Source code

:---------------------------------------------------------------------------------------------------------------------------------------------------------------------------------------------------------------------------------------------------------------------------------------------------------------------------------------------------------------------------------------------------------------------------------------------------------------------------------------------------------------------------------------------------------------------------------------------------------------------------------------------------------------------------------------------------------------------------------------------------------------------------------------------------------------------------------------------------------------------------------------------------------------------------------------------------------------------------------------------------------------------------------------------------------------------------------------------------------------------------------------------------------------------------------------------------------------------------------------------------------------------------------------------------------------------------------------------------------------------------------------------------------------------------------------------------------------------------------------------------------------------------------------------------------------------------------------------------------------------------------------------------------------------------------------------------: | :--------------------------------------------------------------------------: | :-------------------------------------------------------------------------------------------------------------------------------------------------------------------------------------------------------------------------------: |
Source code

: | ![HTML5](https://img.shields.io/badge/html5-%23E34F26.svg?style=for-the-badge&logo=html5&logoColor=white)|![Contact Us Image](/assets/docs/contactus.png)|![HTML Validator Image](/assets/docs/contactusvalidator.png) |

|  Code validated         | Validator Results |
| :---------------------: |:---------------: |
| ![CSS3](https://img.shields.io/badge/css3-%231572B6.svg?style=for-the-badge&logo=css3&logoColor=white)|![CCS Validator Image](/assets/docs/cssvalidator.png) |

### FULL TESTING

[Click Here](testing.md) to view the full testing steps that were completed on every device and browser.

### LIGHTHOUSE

## TASK REQUIREMENTS:
This exercise needs every line of the listing that contains the word "logo".

## SOLUTION FOR THIS PROBLEM:
: | ![HTML5](https://img.shields.io/badge/html5-%23E34F26.svg?style=for-the-badge&logo=html5&logoColor=white)|![Contact Us Image](/assets/docs/contactus.png)|![HTML Validator Image](/assets/docs/contactusvalidator.png) |
| ![CSS3](https://img.shields.io/badge/css3-%231572B6.svg?style=for-the-badge&logo=css3&logoColor=white)|![CCS Validator Image](/assets/docs/cssvalidator.png) |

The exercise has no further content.